Human Rights
Il Duce pontificated while signing his bill into law — the one that blocks accused terrorists from having legal counsel or gaining access to the evidence against them.
“With the bill I’m about to sign, the men our intelligence officials believe orchestrated the murder of nearly 3,000 innocent people will face justice,” Bush said.
How? How can we call it justice, George, when we won’t let them speak to an attorney, when we won’t let them see the evidence we’re supposed to have against them? This isn’t justice — it is a star chamber, and it is an insult to the traditions this nation upholds, and an insult to every man and woman you have sent to Iraq to die in the name of your sick, solipsistic quest for approval from your daddy.
He made sure — of course — to invoke 11 September; it’s all he’s got left; it’s all he’s ever had.
Bush signed the bill in the White House East Room, at a table with a sign positioned on the front that said “Protecting America.” He said he signed it in memory of the victims of the Sept. 11 attacks.
There’s been a lot of breast-beating done since that day, the most odious of which tends to invoke the memories of the victims of the attacks in the name of this or that. “I’m sure that so-and-so, were he alive today, would support this decision to do such-and-such.”

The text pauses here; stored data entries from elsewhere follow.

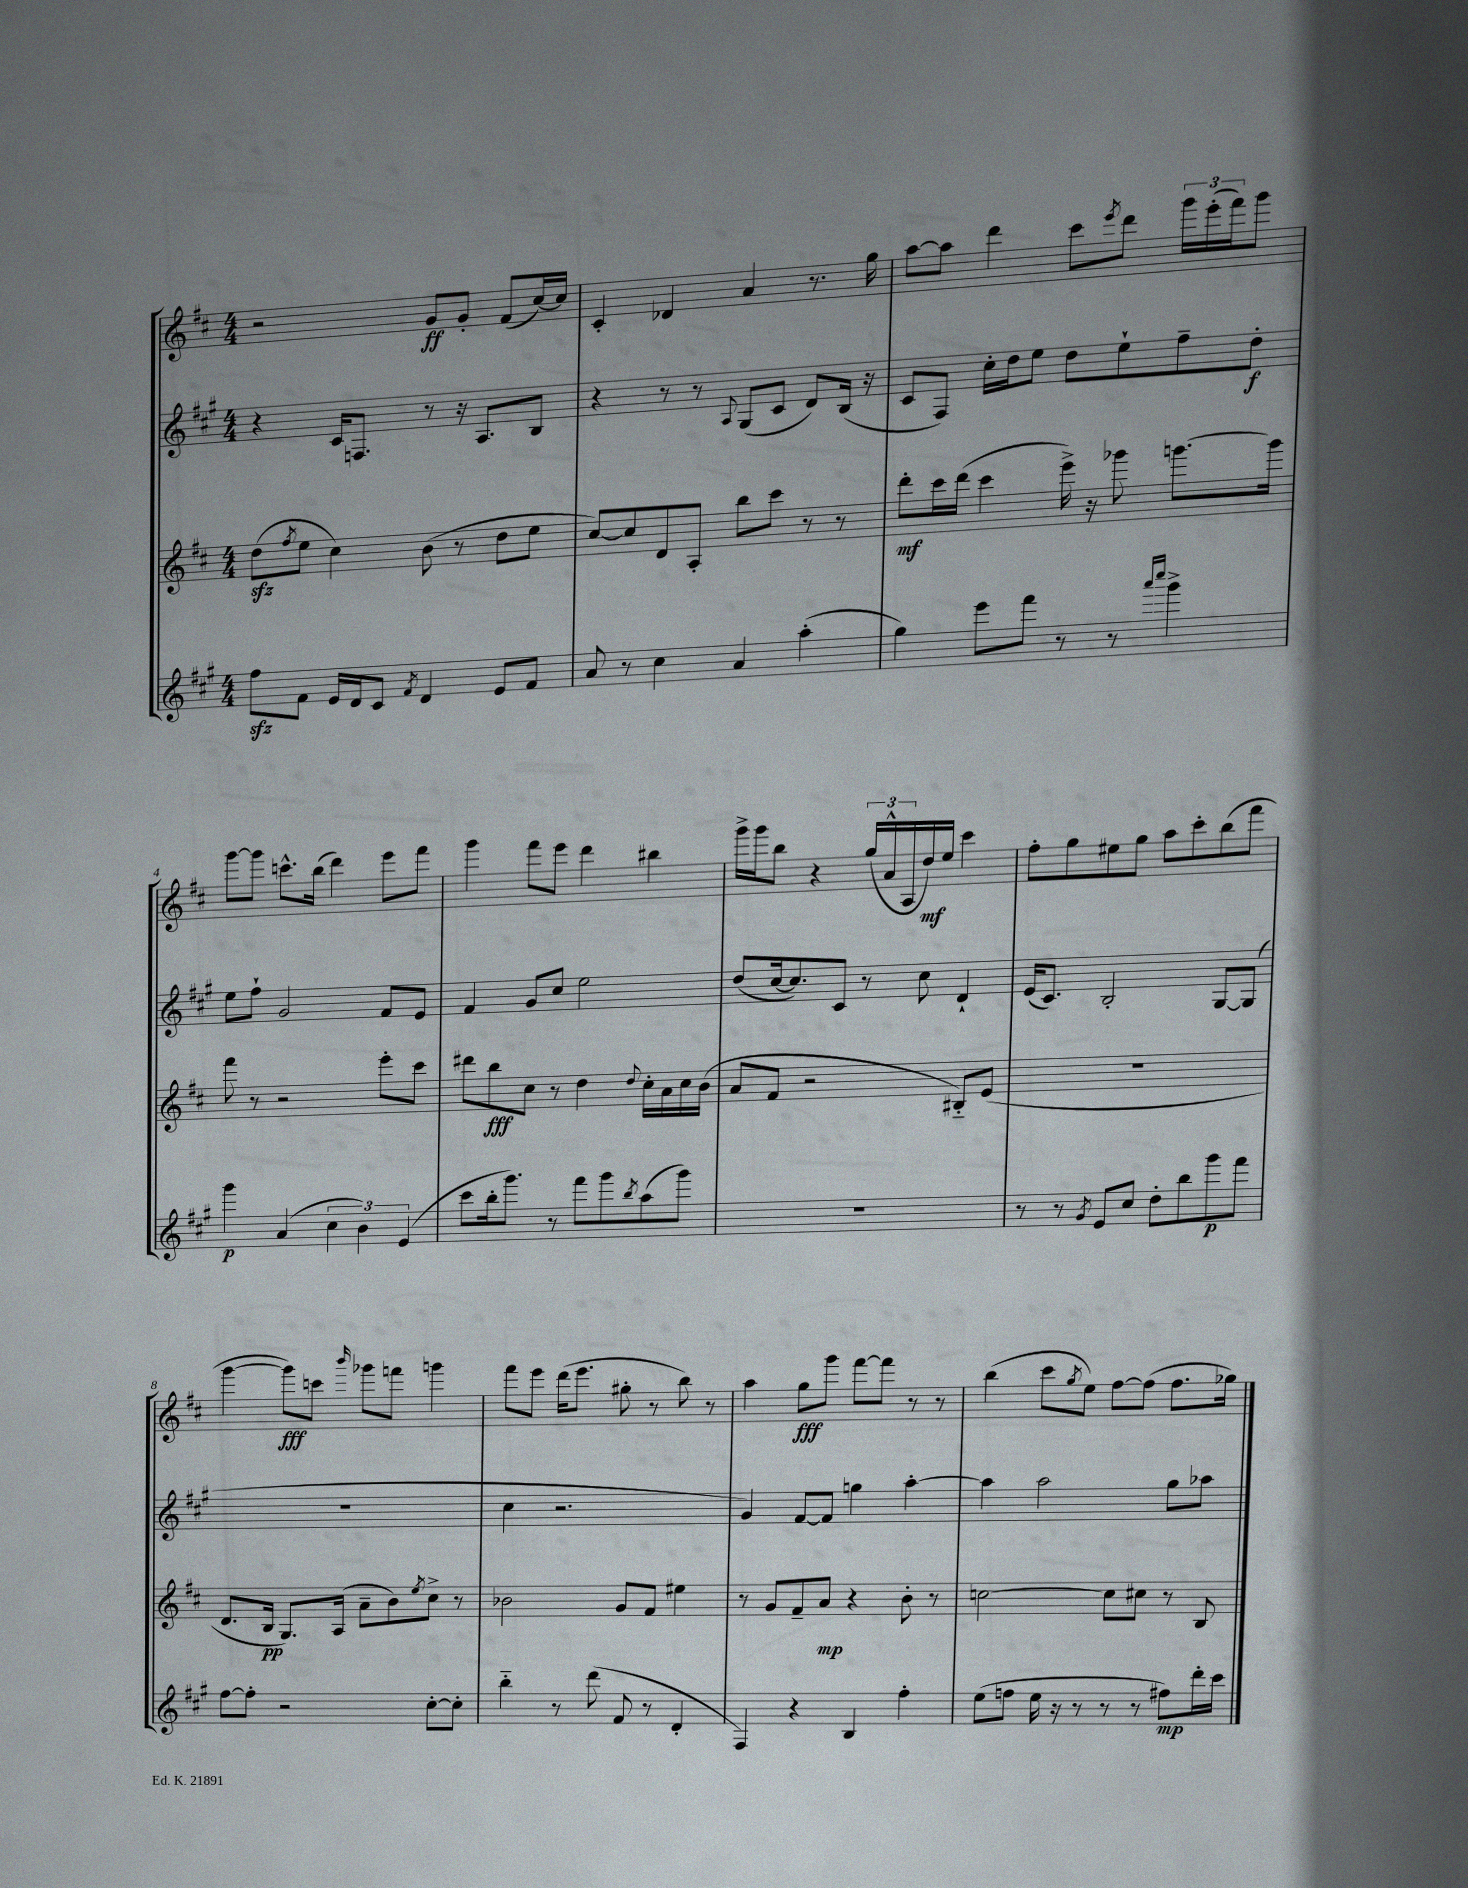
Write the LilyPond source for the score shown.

<<
\new StaffGroup <<
\new Staff = "s0" {
    \clef treble \key d \major \numericTimeSignature \time 4/4
    r2 g'8\ff g'8-. fis'8( cis''16~) cis''16 |
    cis'4-. des'4 a'4 r8. g''16 |
    a''8~ a''8 d'''4 cis'''8 \acciaccatura { e'''8 } d'''8 \tuplet 3/2 { g'''16 e'''16-.( fis'''16) } g'''8 |
    g'''8~ g'''8 c'''8.-^ b''16( d'''4) e'''8 fis'''8 |
    g'''4 fis'''8 e'''8 d'''4 bis''4 |
    g'''16-> g'''16 b''8 r4 \tuplet 3/2 { g''16( a'16-^ a16 } d''16\mf) e''16 cis'''4 |
    fis''8-. g''8 eis''8 g''8 a''8 cis'''8-. b''8( fis'''8 |
    g'''4~ g'''8\fff) c'''8 \grace { b'''16 } ges'''8 f'''8 g'''4 |
    fis'''8 e'''8 d'''16( e'''8. gis''8-. r8 b''8) r8 |
    a''4 g''8\fff g'''8 fis'''8~ fis'''8 r8 r8 |
    b''4( cis'''8 \acciaccatura { g''8 } e''8) fis''8~ fis''8( fis''8. ges''16) \bar "|." |
}
\new Staff = "s1" {
    \clef treble \key a \major \numericTimeSignature \time 4/4
    r4 cis'16 f8. r8 r16 a8. b8 |
    r4 r8 r8 \appoggiatura { a8 } gis8( cis'8 d'8) b16( r16 |
    cis'8 fis8) cis''16-. d''16 e''8 d''8 e''8-! fis''8-- d''8-.\f |
    e''8 fis''8-! gis'2 fis'8 e'8 |
    fis'4 gis'8 cis''8 e''2 |
    d''8( cis''16~ cis''8.) cis'8 r8 cis''8 d'4-! |
    e'16( cis'8.) b2-. gis8~ gis8( |
    R1 |
    cis''4 r2. |
    gis'4) fis'8~ fis'8 g''4 a''4~-. |
    a''4 a''2 gis''8 aes''8 \bar "|." |
}
\new Staff = "s2" {
    \clef treble \key d \major \numericTimeSignature \time 4/4
    d''8\sfz( \acciaccatura { fis''8 } e''8 cis''4) b'8( r8 d''8 e''8 |
    cis''8~) cis''8 d'8 a8-. b''8 cis'''8 r8 r8 |
    d'''8-.\mf cis'''16 d'''16( cis'''4 e'''16->) r16 ges'''8 g'''8.~ g'''16 |
    fis'''8 r8 r2 e'''8-. cis'''8 |
    dis'''8 b''8\fff cis''8 r8 d''4 \appoggiatura { d''8 } cis''16-. a'16 cis''16 b'16( |
    a'8 fis'8 r2 bis8-_) e'8( |
    R1 |
    d'8. b16\pp g8.) a16( a'8-- b'8) \acciaccatura { e''8 } cis''8-> r8 |
    bes'2 g'8 fis'8 eis''4 |
    r8 g'8 fis'8-- a'8\mp r4 b'8-. r8 |
    c''2~ c''8 cis''8 r8 b8 \bar "|." |
}
\new Staff = "s3" {
    \clef treble \key a \major \numericTimeSignature \time 4/4
    fis''8\sfz fis'8 e'16 d'16 cis'8 \acciaccatura { fis'8 } d'4 e'8 fis'8 |
    a'8 r8 cis''4 a'4 a''4-.( |
    gis''4) e'''8 fis'''8 r8 r8 \grace { a'''16 cis''''16 } gis'''4-> |
    gis'''4\p a'4( \tuplet 3/2 { cis''4 b'4) e'4( } |
    cis'''8 b''16-. gis'''8.) r8 fis'''8 gis'''8 \acciaccatura { b''8 } a''8( gis'''8) |
    R1 |
    r8 r8 \acciaccatura { gis'8 } e'8 cis''8 d''8-. b''8 gis'''8\p fis'''8 |
    fis''8~ fis''8-. r2 cis''8~-. cis''8-. |
    b''4-_ r8 d'''8( fis'8 r8 d'4-. |
    fis4) r4 b4 fis''4-. |
    e''8( f''8 e''16 r16 r8 r8 r8 fis''8\mp) d'''16-. cis'''16 \bar "|." |
}
>>
>>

I wonder how many of those dead people would have approved of this suspension of civil liberties. Even the accused terrorists are merely accused; to damn them without defense or possibilty thereof assumes that the US government is somehow inerrant and omniscient.
I have one word to say to anyone who believes this to be plausible: Katrina.
“We will answer brutal murder with patient justice,” Bush said. “Those who kill the innocent will be held to account.”
Yes, George, they will, in 2007, when the opposition congress begins impeachment proceedings.